Beachte dabei, dass Du im Antrag auch Daten, Unterschrift und Dienststempel von der ausländischen Steuerbehörde brauchst. Verbringst Du Deinen Lebensabend zum Beispiel in Griechenland, brauchst Du diese Informationen von der griechischen Steuerbehörde. Wähle also das Formular in der jeweiligen Sprache aus, wenn es im Formularcenter angeboten wird. Griechisch ist dabei, gut für Dich. Denn es ist sehr unwahrscheinlich, dass die griechischen Steuerbehörden Deutsch können.

Gibt es für Dein Land keine eigene Sprachversion, nimm entweder die englische, französische oder spanische Variante, je nachdem, welche Sprache dort am ehesten als zweite Sprache akzeptiert ist.

Erweiterte beschränkte Steuerpflicht

Die sogenannte Wegzugsbesteuerung nach Paragraf 2 Außensteuergesetz AStG erweitert für bis zu zehn Jahre die unbeschränkte Steuerpflicht für Personen, die ihren Wohnsitz oder ihren gewöhnlichen Aufenthalt im Ausland haben. Damit soll Steuerflucht zumindest erschwert werden. Diese Kriterien müssen erfüllt sein: 

  • Du verlagerst Deinen Wohnsitz in ein Niedrigsteuerland.
  • Du warst in den letzten zehn Jahren vor dem Wegzug mindestens fünf Jahre unbeschränkt steuerpflichtig.
  • Du hast nach wie vor wesentliche wirtschaftliche Interessen im Inland.

Diese erweiterte beschränkte Steuerpflicht kann aber durch ein Doppel­besteuerungs­abkommen ausgeschlossen sein.
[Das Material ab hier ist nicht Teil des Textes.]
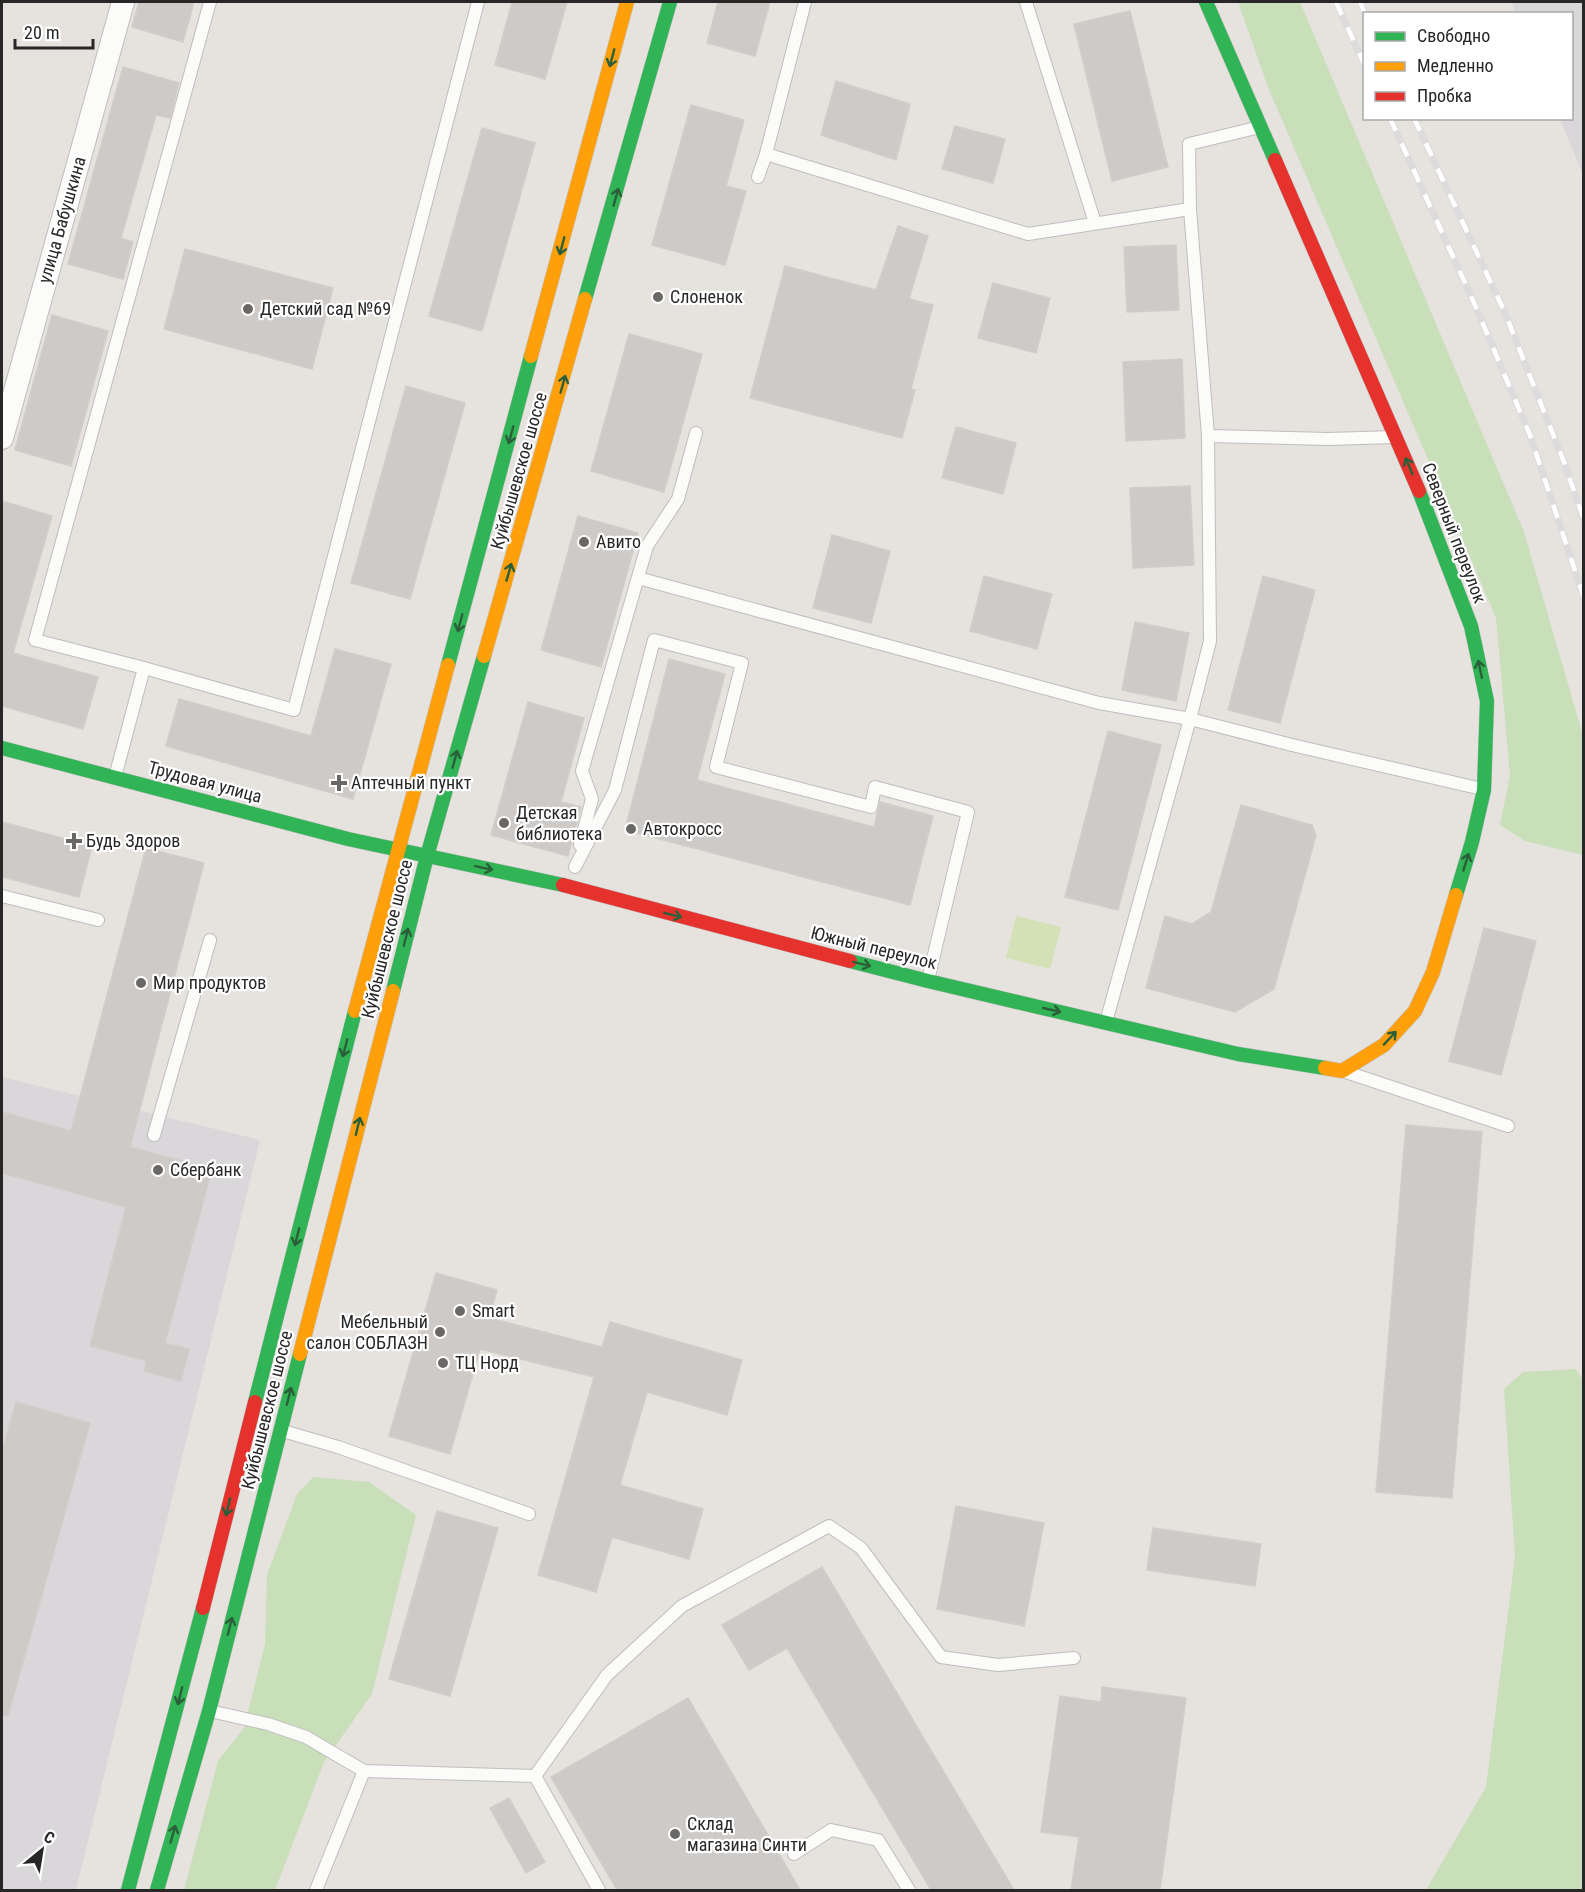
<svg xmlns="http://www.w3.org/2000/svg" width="1585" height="1892" font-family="'Roboto Condensed',sans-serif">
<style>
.industrial{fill:#d9d7d9}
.green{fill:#c8dfb9}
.pitch{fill:#d2e2b6}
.building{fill:#cdcac7;stroke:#d1ceca;stroke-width:1.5}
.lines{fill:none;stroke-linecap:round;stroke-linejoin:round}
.lane-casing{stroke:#bfbebf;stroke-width:14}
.street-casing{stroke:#bfbebf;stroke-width:24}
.fast-casing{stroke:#bfbebf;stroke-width:15}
.slow-casing{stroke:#bfbebf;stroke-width:15}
.jam-casing{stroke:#bfbebf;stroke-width:15}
.lane{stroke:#fbfbfa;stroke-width:12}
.street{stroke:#fbfbfa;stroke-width:22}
.fast{stroke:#30b455;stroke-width:14}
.slow{stroke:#ff9f0a;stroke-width:14}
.jam{stroke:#e5322d;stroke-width:14}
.rail-casing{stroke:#dcdcdd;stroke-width:7}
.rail{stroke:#fff;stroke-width:4.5;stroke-dasharray:14;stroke-linecap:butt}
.oneway{stroke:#2b5f39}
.poi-dot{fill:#6a6867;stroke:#fff;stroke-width:2}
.labels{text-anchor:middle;stroke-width:4.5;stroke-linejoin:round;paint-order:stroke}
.street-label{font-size:18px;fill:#272727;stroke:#fff}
.poi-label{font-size:18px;fill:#272727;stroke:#fff;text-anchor:start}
</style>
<rect width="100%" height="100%" fill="#e6e2de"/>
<g class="industrial">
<polygon points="1511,2 1583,2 1583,175 1560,119 1572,118 1572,14 1516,13"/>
<polygon points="2,1077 260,1140 76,1890 2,1890"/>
</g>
<g class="green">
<polygon points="1240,2 1300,2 1524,532 1583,736 1583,855 1525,841 1500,825 1510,775 1496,618 1268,87 1239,5"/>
<polygon points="1575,1369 1584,1381 1583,1890 1426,1890 1486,1787 1515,1557 1504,1389 1523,1372"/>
<polygon points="313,1477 369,1482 416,1515 372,1694 324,1762 275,1890 184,1890 218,1761 244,1728 265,1644 267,1575 297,1494"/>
</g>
<polygon class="pitch" points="1016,916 1061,927 1050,969 1006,958"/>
<g class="building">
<polygon points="139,2 194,2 183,42 132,27"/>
<polygon points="512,2 567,2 545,79 495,65"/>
<polygon points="718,2 770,2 755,56 707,43"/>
<polygon points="1130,11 1168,167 1112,181 1074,24"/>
<polygon points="123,67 179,83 170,118 156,115 121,238 133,242 123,279 68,264"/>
<polygon points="836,81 910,104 896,160 821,135"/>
<polygon points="691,105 744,120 726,186 746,191 725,265 652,245"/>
<polygon points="955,126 1005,139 993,183 942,169"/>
<polygon points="482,128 535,143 482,331 429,316"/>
<polygon points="898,226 928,236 909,299 933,305 911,389 915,390 902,438 750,398 785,266 876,290"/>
<polygon points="1176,245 1179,310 1127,312 1124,247"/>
<polygon points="185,249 333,288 312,369 164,329"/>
<polygon points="993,283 1050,298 1036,353 978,338"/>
<polygon points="52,315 108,331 71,466 15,450"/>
<polygon points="629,334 702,354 664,492 591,471"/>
<polygon points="1182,359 1185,438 1126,441 1123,362"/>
<polygon points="406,386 465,403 410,599 351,583"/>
<polygon points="956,427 1016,443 1003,494 942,478"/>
<polygon points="1190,486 1194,565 1133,568 1130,488"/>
<polygon points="2,501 52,516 13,653 98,677 83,729 2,706"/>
<polygon points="578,516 638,533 601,667 541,650"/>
<polygon points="832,535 890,551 871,623 813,608"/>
<polygon points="984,576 1052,594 1037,649 970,631"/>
<polygon points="1263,576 1315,590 1280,723 1228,710"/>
<polygon points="1135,622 1189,633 1176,701 1122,690"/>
<polygon points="335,649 391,664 353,799 166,746 179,699 311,736"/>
<polygon points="669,659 725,674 697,780 874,827 880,802 933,816 910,905 625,830"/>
<polygon points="528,702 584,718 561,802 581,807 568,856 491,835"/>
<polygon points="1108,731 1161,745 1118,910 1065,897"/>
<polygon points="1241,805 1312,825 1316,835 1274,989 1235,1012 1146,988 1165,916 1192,924 1211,912"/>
<polygon points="2,822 92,846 79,897 2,877"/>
<polygon points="146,848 204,863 130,1147 212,1169 165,1343 189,1349 181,1381 144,1371 147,1361 90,1346 126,1207 2,1173 2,1112 71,1131"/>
<polygon points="1484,928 1536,941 1501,1075 1449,1061"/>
<polygon points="1406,1125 1482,1132 1452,1498 1376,1492"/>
<polygon points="436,1273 497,1290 489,1318 602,1347 610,1322 742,1360 727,1415 647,1392 620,1485 703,1509 689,1559 612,1537 596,1592 538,1575 594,1377 480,1349 450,1454 389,1436"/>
<polygon points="16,1402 90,1423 8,1716 2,1715 2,1452"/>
<polygon points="956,1506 1044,1523 1024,1626 937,1609"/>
<polygon points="437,1511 498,1528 450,1696 389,1679"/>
<polygon points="1153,1528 1261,1544 1255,1586 1147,1570"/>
<polygon points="822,1567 1014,1890 931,1890 787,1648 749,1670 722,1625"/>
<polygon points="1102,1687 1186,1698 1160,1890 1071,1890 1079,1837 1041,1832 1060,1696 1101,1702"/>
<polygon points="688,1698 800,1890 617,1890 551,1777"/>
<polygon points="509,1798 545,1862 526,1873 490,1808"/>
</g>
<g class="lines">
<defs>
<g id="lane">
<polyline points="210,2 35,640 144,668 294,710 478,2"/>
<polyline points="805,2 766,154 1028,234 1190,209"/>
<polyline points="1026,2 1095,223"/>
<polyline points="1260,127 1189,144 1190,209 1208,436 1210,641 1190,719 1292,745 1482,789"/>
<polyline points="758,177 766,154"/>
<polyline points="1208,436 1328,439 1395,437"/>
<polyline points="638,578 1099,703 1190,719 1106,1022"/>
<polyline points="115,777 144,668"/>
<polyline points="580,845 592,799 582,771 647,546 678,499 696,433"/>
<polyline points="575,867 615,790 654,640 742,663 716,767 871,807 875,787 968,812 928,980"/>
<polyline points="2,896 98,920"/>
<polyline points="1346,1072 1508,1126"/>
<polyline points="154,1135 210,940"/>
<polyline points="283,1431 338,1447 529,1514"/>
<polyline points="210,1711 268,1724 306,1737 364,1771 316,1890"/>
<polyline points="364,1771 535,1776 599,1890"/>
<polyline points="535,1776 607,1675 682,1606 829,1526 861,1548 941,1657 998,1665 1074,1658"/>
<polyline points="794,1854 831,1830 878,1840 909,1890"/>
</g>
<polyline id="street" points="2,438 123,2"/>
<g id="fast">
<polyline points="1206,2 1275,160"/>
<polyline points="585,299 670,2"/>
<polyline points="1419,491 1471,626 1487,701 1484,790 1472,842 1456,895"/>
<polyline points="448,665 531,356"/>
<polyline points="2,748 348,839 563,885"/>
<polyline points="850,961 928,981 1238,1054 1325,1068"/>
<polyline points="393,991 427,856 484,656"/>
<polyline points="255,1402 355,1011"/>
<polyline points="128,1890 203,1608"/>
<polyline points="157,1890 209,1711 300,1354"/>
</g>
<g id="slow">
<polyline points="531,356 627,2"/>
<polyline points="484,656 585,299"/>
<polyline points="355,1011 448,665"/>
<polyline points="1325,1068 1342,1071 1384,1045 1415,1011 1433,972 1456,895"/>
<polyline points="300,1354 393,991"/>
</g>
<g id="jam">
<polyline points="1275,160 1419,491"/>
<polyline points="563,885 850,961"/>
<polyline points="203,1608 255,1402"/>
</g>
</defs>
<use href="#lane" class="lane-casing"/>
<use href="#street" class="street-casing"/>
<use href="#fast" class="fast-casing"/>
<use href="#slow" class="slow-casing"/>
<use href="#jam" class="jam-casing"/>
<use href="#lane" class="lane"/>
<use href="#street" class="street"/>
<use href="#fast" class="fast"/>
<use href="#slow" class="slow"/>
<use href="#jam" class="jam"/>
<defs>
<g id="rail">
<polyline points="1336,2 1364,64"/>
<polyline points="1360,2 1365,14"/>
<polyline points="1390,118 1475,305 1530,435 1584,598"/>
<polyline points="1414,118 1505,313 1564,462 1584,520"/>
</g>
</defs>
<use href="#rail" class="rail-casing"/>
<use href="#rail" class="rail"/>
</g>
<defs><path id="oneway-shaft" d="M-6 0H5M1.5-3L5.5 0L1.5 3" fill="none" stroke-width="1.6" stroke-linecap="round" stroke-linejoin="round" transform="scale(1.5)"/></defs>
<g class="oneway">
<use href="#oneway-shaft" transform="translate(612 58) rotate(105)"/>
<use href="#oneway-shaft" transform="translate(616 197) rotate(-74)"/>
<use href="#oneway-shaft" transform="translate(562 246) rotate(105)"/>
<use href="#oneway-shaft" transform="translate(563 384) rotate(-74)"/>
<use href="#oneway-shaft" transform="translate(511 435) rotate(105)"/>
<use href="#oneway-shaft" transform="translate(1409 466) rotate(-113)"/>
<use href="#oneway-shaft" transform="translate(509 572) rotate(-74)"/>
<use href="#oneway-shaft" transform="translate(460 623) rotate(105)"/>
<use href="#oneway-shaft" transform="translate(1480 669) rotate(-102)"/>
<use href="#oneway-shaft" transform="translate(455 759) rotate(-74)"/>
<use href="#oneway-shaft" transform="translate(1466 862) rotate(-73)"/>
<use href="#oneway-shaft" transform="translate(484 868) rotate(12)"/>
<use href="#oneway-shaft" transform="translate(673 915) rotate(14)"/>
<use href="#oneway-shaft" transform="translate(406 937) rotate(-76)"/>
<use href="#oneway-shaft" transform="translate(862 964) rotate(14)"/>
<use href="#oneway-shaft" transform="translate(1052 1010) rotate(13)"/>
<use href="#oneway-shaft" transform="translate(1390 1038) rotate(-47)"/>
<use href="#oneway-shaft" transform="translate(345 1048) rotate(105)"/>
<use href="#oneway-shaft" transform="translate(358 1126) rotate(-76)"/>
<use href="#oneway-shaft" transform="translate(297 1237) rotate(104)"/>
<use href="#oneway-shaft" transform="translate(289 1396) rotate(-76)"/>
<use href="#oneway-shaft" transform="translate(228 1507) rotate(104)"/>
<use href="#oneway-shaft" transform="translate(230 1626) rotate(-76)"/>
<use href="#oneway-shaft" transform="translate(180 1696) rotate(104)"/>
<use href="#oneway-shaft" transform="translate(173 1834) rotate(-74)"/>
</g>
<g class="poi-dot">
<circle cx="658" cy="297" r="6"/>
<circle cx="248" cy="309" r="6"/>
<circle cx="584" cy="542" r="6"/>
<path d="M336 774h6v6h6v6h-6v6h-6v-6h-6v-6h6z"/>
<circle cx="504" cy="823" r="6"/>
<circle cx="631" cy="829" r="6"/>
<path d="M71 832h6v6h6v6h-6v6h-6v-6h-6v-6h6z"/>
<circle cx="141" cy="983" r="6"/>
<circle cx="158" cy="1170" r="6"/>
<circle cx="460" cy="1311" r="6"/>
<circle cx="440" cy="1332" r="6"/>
<circle cx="443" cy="1363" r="6"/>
<circle cx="675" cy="1834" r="6"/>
</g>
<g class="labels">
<g class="street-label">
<text transform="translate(62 220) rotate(-74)" y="6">улица Бабушкина</text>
<text transform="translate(519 471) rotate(-74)" y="6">Куйбышевское шоссе</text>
<text transform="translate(1454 533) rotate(69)" y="6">Северный переулок</text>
<text transform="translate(205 782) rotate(15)" y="6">Трудовая улица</text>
<text transform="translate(387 939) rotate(-76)" y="6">Куйбышевское шоссе</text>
<text transform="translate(874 948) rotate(14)" y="6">Южный переулок</text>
<text transform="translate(267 1410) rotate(-76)" y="6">Куйбышевское шоссе</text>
</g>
<g class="poi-label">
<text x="670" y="303">Слоненок</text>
<text x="260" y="315">Детский сад №69</text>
<text x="596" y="548">Авито</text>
<text x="351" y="789">Аптечный пункт</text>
<text x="516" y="819">Детская<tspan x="516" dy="21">библиотека</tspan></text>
<text x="643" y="835">Автокросс</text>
<text x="86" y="847">Будь Здоров</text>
<text x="153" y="989">Мир продуктов</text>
<text x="170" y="1176">Сбербанк</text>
<text x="472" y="1317">Smart</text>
<text x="428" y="1328" text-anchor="end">Мебельный<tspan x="428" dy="21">салон СОБЛАЗН</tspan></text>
<text x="455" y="1369">ТЦ Норд</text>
<text x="687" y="1830">Склад<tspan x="687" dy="21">магазина Синти</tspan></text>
</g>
</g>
<rect width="1585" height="1892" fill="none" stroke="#272727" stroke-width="6"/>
<rect x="1363" y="12" width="210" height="108" fill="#ffffff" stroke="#a9a9a9" stroke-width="1.5"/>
<rect x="1375" y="32" width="30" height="9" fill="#30b455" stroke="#a9a9a9" stroke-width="1.5"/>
<text x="1417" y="42" font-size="18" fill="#272727">Свободно</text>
<rect x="1375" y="62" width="30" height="9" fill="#ff9f0a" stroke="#a9a9a9" stroke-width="1.5"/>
<text x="1417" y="72" font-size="18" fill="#272727">Медленно</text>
<rect x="1375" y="92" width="30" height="9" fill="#e5322d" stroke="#a9a9a9" stroke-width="1.5"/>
<text x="1417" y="102" font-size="18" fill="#272727">Пробка</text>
<g transform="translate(42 1850) rotate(30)" stroke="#ffffff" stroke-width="4.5" paint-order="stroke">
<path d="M0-4.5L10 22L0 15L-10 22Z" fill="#272727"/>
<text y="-9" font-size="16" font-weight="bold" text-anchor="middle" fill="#272727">С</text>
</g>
<path d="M15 39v9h78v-9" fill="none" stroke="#272727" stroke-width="3"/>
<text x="24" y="39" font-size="18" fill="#272727" stroke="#ffffff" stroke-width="4.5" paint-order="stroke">20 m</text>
</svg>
Die erweiterte beschränkte Steuerpflicht trifft auch „Promis“ wie Showstars, Rennfahrer oder Fußballer, die Deutschland aus steuerlichen Gründen verlassen.

Unbeschränkte Steuerpflicht beim Erben

Die Steuerpflicht bei der Erbschafts­steuer ergibt sich aus Paragraf 2 Absatz 1 ErbStG. Unbeschränkte Steuerpflicht besteht bei der Erbschafts­steuer und Schenkungssteuer schon dann, wenn entweder der Erblasser, der Schenker oder der Erwerber ein Steuerinländer ist.

Die Erbschafts­steuerpflicht wirkt als erweiterte unbeschränkte Steuerpflicht bei deutschen Staatsangehörigen noch fünf Jahre nach ihrem Wegzug aus Deutschland nach. Es nutzt also in der Regel nichts, sich mit einem Erbe (oder einer Schenkung) schnell ins Ausland abzusetzen, etwa in ein Land wie Schweden, in dem es keine Erbschafts­steuer beziehungsweise Schenkungssteuer mehr gibt. So entschied auch der Bundesfinanzhof in seinem Urteil vom 24. Mai 2023 (Az. II R 27/20).